The real dangers, and hassles, of being gay in a homophobic world are
generally much less stark.
OK, so groovy hip liberal Seattle turns out when a gay man is brutally
murdered. When a black man was brutally murdered in a small town halfway
across the country in a remarkably similar circumstance--clearly motivated
by bigotry--a few months ago in Jasper, Texas, there was no such outcry, no
lawmakers working the phones as Ed Murray did to turn out vigillers, no
repeat promotional announcements on KUOW, no extensive local TV coverage.
Why? The answer, or at least one of them, seems obvious: when privileged
white gays are scared and angry in Seattle, it's news. When African
Americans feel the same things, well, what's new?

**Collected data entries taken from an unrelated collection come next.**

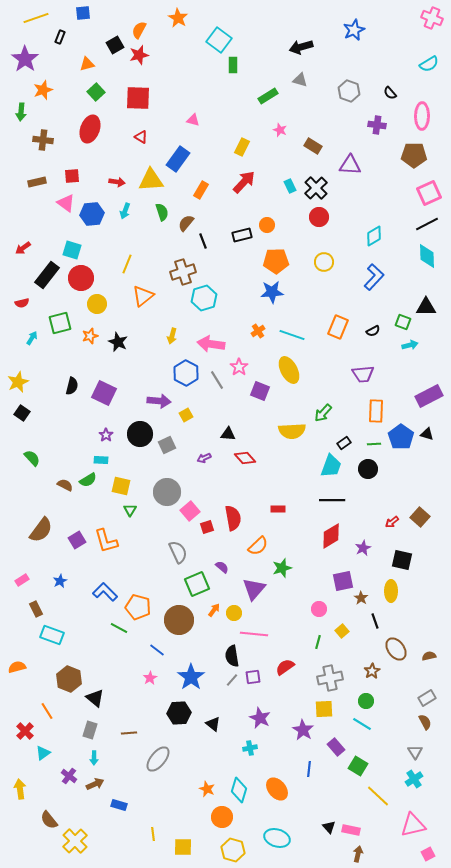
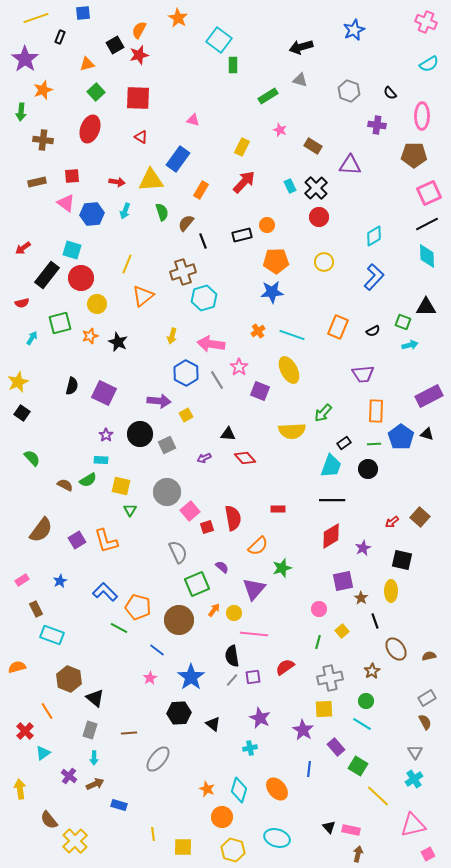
pink cross at (432, 18): moved 6 px left, 4 px down
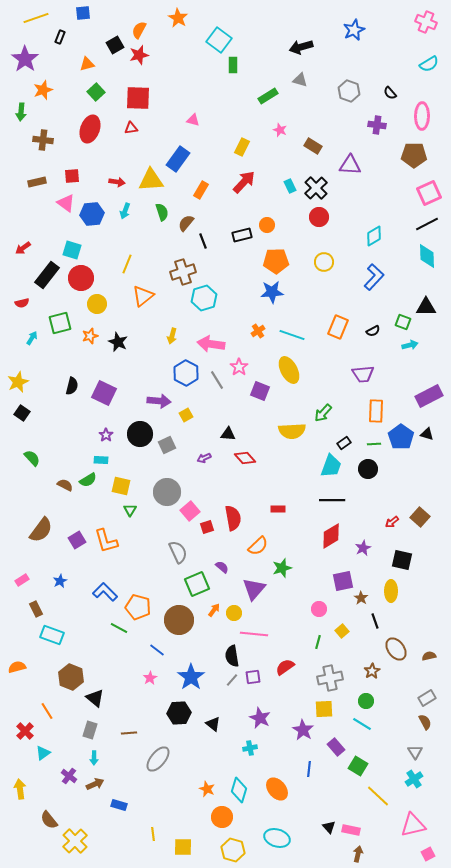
red triangle at (141, 137): moved 10 px left, 9 px up; rotated 40 degrees counterclockwise
brown hexagon at (69, 679): moved 2 px right, 2 px up
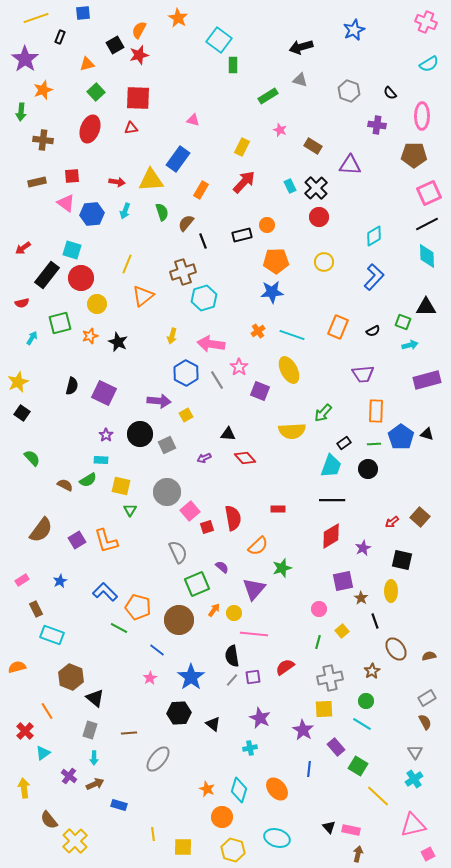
purple rectangle at (429, 396): moved 2 px left, 16 px up; rotated 12 degrees clockwise
yellow arrow at (20, 789): moved 4 px right, 1 px up
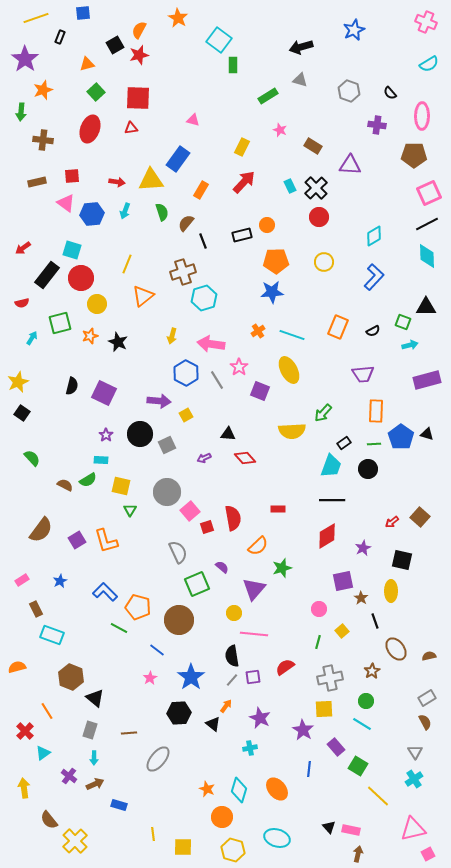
red diamond at (331, 536): moved 4 px left
orange arrow at (214, 610): moved 12 px right, 96 px down
pink triangle at (413, 825): moved 4 px down
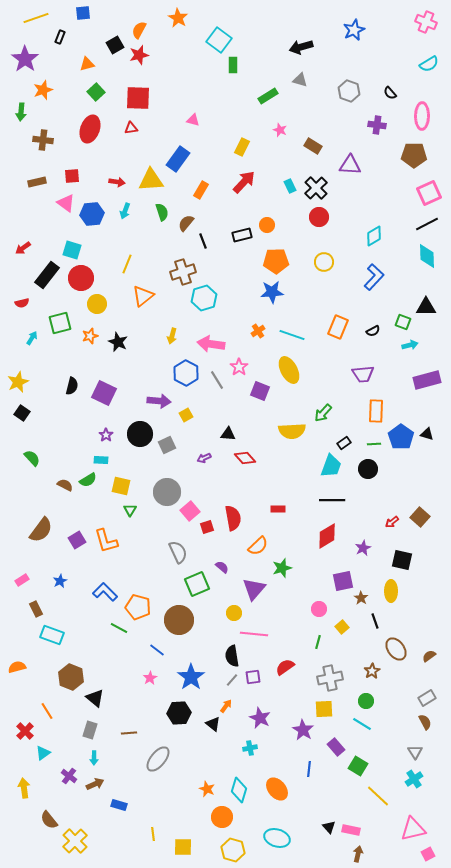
yellow square at (342, 631): moved 4 px up
brown semicircle at (429, 656): rotated 24 degrees counterclockwise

The statement being made by those 700 folks is, presumably, that there's
still bigotry and hatred in our society. Then why have the turnouts for
public events opposing I-200--an initiative premised on the idea that
racism no longer exists--been so comparatively sparse?
The vigil was organized in direct conflict with another vigil, three
blocks away on Capitol Hill at the same time, that had been planned for
weeks. That was for the less popular cause of opposing state killing:
namely, to commemorate the assisted suicide of convicted killer Jeremy
Vargas Sagastegui, as well as all victims of violence. Due to uncertainty
over an appeals court stay of execution, lousy weather, and the conflict
with Shepard's vigil, nobody showed up except the organizers and speakers.
No media, no vigillers, nobody.
What does this tell us about our priorities? As citizens of Washington
State, every one of those 700 or so folks who came out to remember Matthew
Shepard were having a murder committed in their names (and with their tax
money) that very night. Not one connected the events and chose the
public murder yet to happen as the more important one to protest. It raises
a host of troubling questions, about what constitutes an "innocent" life,
and who decides who deserves to live or die. If it's a couple drunk bar
assholes, that's bad, If it's some judge who's a bigoted creep (as some
are--and a high proportion of the executed, like Sagastegui, are
non-white), that's a death fueled by bigotry, too, but so what?
Which brings us back to hate crimes. Bill Clinton, proving he can still
sniff political opportunity when his nose isn't jammed between some
intern's thighs, pounced on the Wyoming murders as a chance to promote a
federal hate crimes bill, the Hate Crimes Prevention Act. (Which, you'll
note, prevents nothing--it merely punishes.) The bill has death
penalty provisions. Clinton has already shown he can execute the retarded,
so expect that he will play to the crowd by urging that we expand the death
penalty yet again to include thugs like the perpetrators in Laramie and
Jasper.
The problem is, capital punishment is still murder. What state-sponsored
executions lack in messy brutality they make up for in sheer
cold-bloodedness. And this raises a troubling question: how much of that
vigil's attendance was a recognition of the fragility and sanctity of life,
and how much of it was self-centered fear and rage? A racist death penalty
is a form of hate crime, too. Such a crime should not, with the Hate Crimes
Prevention Act, be celebrated in Matthew Shepard's name.